Today I am pleased to have a brief interview with fantasy author K. J. Parker, whose books include the Engineer trilogy, The Folding Knife, and The Hammer. Sharps, K. J. Parker’s newest book, is out this week. Since I really enjoyed The Folding Knife, I was excited to have the opportunity to read Sharps a little early and ask the author a few questions about it. I also enjoyed Sharps because of the intelligent themes and well-written conversations and dialogue touched by a rather dark sense of humor (my review). Hope you enjoy the interview!
Fantasy Cafe: Sharps is set in a world other than our own but does not have a lot of typical fantasy elements or magic. The same can be said for the other book of yours I have read, The Folding Knife. What draws you to writing these types of books and why do you choose to create your own world rather than writing historical fiction?
K. J. Parker: If you write historical fiction, you’re horribly constrained by what actually happened. I’m not sure I could handle that; I’d want the Teutonic Knights to make mincemeat of Alexander Nevski and the Zulus to win at Ulundi, because the consequences would be so much more interesting to write about. I guess what I write is a sort of synthetic history; fiction made with history, the same way supermarket own-brand sausages are made with meat; just enough to make it taste right. I borrow heavily from history – names, aspects of cultures and civilizations, incidents from the lives of real people – but I need to be in control of the story, the driver rather than a passenger.
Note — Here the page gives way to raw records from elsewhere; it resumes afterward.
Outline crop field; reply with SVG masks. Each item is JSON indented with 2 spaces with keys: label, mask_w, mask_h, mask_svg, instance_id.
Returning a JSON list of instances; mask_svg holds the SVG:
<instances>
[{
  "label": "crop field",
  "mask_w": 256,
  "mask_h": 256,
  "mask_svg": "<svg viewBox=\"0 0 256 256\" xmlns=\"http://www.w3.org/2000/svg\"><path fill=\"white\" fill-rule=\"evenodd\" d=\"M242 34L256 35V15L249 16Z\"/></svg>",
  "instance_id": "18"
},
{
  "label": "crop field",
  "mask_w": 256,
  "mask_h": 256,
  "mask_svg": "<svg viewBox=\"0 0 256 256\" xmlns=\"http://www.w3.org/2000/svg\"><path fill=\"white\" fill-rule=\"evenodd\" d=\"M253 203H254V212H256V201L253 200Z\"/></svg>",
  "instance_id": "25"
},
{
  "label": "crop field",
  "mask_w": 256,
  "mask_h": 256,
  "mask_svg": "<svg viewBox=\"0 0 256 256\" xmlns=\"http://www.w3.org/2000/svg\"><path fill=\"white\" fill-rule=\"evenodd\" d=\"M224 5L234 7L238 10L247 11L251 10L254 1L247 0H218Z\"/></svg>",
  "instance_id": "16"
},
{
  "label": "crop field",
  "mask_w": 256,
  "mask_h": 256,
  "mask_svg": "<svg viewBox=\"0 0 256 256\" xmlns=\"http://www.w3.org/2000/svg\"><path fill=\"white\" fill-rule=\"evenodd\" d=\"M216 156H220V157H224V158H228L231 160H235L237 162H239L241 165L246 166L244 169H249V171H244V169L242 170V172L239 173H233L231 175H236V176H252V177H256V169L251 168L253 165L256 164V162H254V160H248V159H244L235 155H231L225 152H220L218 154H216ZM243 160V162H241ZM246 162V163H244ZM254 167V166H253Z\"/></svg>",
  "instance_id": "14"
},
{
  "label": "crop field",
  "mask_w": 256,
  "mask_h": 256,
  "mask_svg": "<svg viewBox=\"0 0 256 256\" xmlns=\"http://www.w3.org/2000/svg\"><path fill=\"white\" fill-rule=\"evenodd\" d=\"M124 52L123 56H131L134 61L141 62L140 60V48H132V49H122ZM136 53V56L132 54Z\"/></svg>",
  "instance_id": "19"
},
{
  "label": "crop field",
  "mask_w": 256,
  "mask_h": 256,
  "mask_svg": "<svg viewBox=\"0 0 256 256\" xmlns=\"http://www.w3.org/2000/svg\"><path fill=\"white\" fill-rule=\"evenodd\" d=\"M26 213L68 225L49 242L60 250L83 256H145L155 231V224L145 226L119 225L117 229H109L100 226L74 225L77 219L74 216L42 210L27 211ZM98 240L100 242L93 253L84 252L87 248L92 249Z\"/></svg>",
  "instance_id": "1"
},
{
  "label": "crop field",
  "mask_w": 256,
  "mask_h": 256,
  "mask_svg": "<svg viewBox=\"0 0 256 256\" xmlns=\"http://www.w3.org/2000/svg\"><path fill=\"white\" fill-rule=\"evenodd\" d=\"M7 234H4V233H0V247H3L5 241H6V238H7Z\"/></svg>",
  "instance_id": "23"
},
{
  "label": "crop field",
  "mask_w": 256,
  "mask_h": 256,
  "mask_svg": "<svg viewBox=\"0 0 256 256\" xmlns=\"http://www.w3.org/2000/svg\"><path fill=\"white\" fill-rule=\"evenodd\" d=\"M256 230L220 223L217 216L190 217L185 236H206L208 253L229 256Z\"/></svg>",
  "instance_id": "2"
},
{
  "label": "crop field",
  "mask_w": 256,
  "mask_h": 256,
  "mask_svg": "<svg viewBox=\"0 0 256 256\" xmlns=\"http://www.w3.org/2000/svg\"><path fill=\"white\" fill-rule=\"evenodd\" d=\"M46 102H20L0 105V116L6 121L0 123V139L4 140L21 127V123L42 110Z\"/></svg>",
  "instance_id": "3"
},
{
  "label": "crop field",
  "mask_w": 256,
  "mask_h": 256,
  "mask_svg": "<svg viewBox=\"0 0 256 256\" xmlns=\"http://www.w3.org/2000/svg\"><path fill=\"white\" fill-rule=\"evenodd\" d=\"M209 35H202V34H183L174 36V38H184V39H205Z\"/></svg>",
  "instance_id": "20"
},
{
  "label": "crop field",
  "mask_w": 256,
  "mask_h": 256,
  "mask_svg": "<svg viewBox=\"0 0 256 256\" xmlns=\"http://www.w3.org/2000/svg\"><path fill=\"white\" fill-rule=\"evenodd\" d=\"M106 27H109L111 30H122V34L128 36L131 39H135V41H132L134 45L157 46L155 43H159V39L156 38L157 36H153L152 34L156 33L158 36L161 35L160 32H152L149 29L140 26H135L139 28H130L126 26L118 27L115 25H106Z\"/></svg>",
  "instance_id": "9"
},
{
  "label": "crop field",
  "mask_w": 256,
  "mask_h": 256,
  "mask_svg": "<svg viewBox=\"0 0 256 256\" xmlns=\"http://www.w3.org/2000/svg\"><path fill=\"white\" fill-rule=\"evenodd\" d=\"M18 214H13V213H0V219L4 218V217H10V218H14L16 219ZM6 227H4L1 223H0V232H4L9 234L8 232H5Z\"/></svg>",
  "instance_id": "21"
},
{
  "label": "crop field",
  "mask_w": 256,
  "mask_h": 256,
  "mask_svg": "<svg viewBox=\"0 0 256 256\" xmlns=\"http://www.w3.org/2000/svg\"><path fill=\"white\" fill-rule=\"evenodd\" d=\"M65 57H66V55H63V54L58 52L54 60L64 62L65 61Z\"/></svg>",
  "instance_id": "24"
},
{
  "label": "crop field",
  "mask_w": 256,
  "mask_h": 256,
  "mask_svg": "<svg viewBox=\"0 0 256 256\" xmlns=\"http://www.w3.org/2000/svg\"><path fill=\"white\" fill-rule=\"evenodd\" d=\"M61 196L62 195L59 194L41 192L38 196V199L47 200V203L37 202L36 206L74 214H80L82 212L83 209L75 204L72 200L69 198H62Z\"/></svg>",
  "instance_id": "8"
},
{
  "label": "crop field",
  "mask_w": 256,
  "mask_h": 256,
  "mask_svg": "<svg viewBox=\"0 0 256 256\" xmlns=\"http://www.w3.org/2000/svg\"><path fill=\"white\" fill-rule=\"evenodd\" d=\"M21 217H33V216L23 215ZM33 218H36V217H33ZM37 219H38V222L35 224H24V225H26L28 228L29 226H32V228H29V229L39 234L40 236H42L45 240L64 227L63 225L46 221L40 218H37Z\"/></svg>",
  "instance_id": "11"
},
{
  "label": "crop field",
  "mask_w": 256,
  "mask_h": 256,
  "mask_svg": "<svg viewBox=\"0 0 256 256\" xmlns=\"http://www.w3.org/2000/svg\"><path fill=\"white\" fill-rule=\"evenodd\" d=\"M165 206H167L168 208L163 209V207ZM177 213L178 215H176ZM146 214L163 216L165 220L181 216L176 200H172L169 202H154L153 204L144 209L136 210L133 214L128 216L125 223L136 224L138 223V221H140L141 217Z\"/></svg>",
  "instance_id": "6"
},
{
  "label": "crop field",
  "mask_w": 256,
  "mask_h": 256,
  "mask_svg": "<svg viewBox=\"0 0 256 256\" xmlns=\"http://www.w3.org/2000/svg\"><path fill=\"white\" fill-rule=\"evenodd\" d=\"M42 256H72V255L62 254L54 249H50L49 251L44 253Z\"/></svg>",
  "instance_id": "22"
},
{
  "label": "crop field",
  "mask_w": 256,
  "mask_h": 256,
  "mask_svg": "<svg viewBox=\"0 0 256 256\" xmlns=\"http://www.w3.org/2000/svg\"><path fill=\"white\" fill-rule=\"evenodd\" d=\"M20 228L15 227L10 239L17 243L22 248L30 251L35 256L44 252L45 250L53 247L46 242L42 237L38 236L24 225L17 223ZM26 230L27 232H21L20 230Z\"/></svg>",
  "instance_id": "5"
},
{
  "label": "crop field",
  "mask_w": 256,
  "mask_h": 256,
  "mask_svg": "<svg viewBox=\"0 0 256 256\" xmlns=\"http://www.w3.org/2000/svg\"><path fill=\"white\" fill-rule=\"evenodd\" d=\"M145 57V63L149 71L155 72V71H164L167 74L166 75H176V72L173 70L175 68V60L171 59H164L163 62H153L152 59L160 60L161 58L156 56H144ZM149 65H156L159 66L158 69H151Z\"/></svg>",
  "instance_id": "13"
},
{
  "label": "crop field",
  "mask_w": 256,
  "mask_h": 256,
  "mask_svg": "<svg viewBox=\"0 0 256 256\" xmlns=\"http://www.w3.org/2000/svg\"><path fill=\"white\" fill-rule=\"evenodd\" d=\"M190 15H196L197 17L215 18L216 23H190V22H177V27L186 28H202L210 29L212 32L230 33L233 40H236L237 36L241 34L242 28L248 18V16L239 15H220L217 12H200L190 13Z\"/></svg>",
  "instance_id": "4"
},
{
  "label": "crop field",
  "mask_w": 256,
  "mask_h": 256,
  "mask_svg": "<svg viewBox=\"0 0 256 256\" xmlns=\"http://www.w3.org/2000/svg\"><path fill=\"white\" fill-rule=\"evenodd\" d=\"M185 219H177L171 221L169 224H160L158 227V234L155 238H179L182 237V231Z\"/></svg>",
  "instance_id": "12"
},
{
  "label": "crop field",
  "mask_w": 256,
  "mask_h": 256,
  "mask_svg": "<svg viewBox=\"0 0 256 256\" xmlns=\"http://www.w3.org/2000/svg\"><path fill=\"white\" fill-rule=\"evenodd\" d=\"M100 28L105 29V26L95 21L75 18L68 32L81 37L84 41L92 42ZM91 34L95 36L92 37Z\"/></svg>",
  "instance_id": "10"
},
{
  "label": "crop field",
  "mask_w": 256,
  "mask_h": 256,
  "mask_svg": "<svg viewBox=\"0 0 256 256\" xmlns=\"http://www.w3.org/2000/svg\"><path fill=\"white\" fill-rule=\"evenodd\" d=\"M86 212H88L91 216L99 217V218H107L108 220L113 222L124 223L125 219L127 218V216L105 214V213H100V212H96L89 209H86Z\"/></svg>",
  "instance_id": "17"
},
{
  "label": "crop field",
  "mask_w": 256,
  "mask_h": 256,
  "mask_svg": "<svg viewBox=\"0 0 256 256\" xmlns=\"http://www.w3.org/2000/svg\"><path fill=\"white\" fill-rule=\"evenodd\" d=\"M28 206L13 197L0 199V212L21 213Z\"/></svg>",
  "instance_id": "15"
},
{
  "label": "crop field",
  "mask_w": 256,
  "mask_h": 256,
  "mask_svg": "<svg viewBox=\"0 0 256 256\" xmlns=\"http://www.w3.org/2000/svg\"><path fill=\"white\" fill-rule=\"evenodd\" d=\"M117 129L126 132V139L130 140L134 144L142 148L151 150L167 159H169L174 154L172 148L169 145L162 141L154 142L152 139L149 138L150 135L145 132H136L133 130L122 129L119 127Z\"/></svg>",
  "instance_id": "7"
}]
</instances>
FC: One thing that really impressed me about Sharps was the realistic setting with its cultures, politics, and religions. It’s definitely not the same as our world, yet it’s also not completely unfamiliar or difficult to grasp. How do you approach creating cultures, politics, and religions? What fundamental principles that you’ve observed do you keep in mind when developing these?
KJP: There are two ways of doing fantasy; the WETA Workshops technique, or CGI. The CGI approach means you can have dragons, elves, any effect you want so long as it’s amazing to look at. The WETA Workshops approach, as exemplified in Peter Jackson’s Lord Of The Rings, is to have each prop, each cup, shoe, sword, stirrup-iron, handmade by craftsmen. The average movie-goer probably doesn’t consciously notice the stitching on the shoe or the way the light plays on the glaze of the hand-thrown plate; the effect is mostly subliminal, but it builds up to give an impression of authenticity, which in turn engenders belief, which is what the creator of fantasy would sell her grandmother to the dogmeat company to obtain. You don’t get belief with the CGI approach, which appeals to the imagination but has difficulty in getting the audience to sympathise and empathise with the characters. I guess it’s a question of what you want to achieve. In my case, give me D W Griffiths over Batman Returns any day.
FC: You have quite a few books published, including both stand alone books and series. Where do you recommend readers new to your work begin?
KJP: On the strict understanding that you’ll go back and buy the earlier ones (buy them; you don’t have to read them), start with the Engineer trilogy and then follow on chronologically.